Re^2: Curious about Perl's strengths in 2018
by Crosis (Beadle) on Apr 23, 2018 at 06:51 UTC
    And also, it’s fast!

    Perl is a lot of things but it's definitely not fast:

    https://benchmarksgame-team.pages.debian.net/benchmarksgame/performance/spectralnorm.html

    ^ Here, even on a benchmark that favors Perl with respect to other competitors like Python and Ruby, VisualWorks Smalltalk somehow outstrips Perl, which is very unusual for any Smalltalk implementation. Of course, "usual suspects" like C, C++, Java, OCaml, SBCL etc. and actually even Node.js—surprisingly fast—are superior to any of these (in execution speed).
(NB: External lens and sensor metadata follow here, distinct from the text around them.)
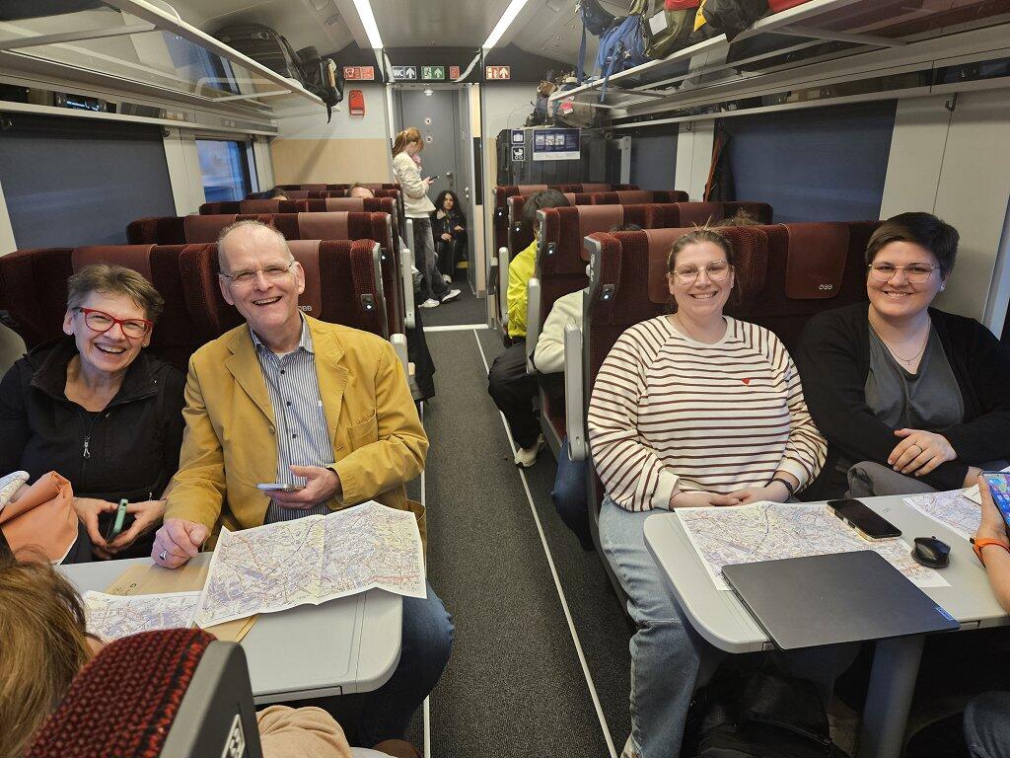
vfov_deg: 58.9
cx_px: 505
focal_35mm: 23
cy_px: 379
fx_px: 671
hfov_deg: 73.9
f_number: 1.8
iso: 250
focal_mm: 5.4
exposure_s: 1/48.3
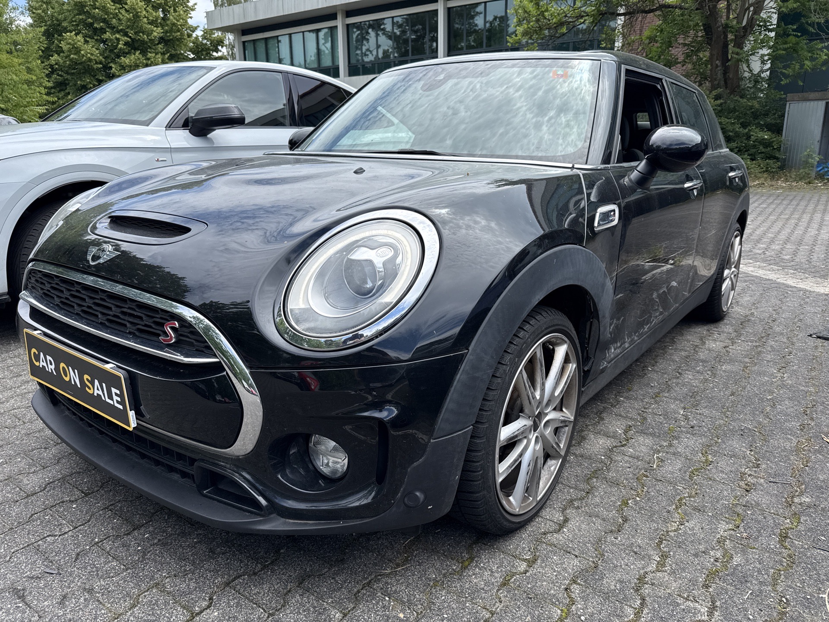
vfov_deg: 56.8
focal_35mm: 24
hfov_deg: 71.6
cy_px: 311
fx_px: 575
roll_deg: +1.1
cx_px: 414
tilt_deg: -15.9
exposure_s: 1/2703
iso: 80
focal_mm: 6.76
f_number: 1.78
    It didn’t seem to bother the language designers in the slightest that nearly six thousand source-files which produce hundreds of millions of dollars in revenue each year might simply “stop working” and with no path forward other than heroics.

    The PHP development team made a hard choice. If they're getting rid of utter crap from previous versions the sacrifice may be worth it. Of course it would have been even better had Rasmus Lerdorf not, for example, used strlen() as a function hashing mechanism and then chosen function names so as to balance the hash buckets in the first place (and no I am not making any of that up; here he is talking about this ... unusual design choice) but time travel is not available to these people.

    My take on programming-languages is very much like that bumper-sticker that you have probably already seen: “COEXIST.” They’re all here, they’re all a little bit different (and purposely so), they’re all well worth studying, and none will ever supersede another.

    That is not clear. QBASIC for example is pretty much a nonentity at this point. There were a whole bunch of programming languages from the Soviet era that are basically also nonentities at this point save maybe for computer historians. In the future, when people are extensively cyborgified, they may have far different ideas about communicating with machines than we do currently.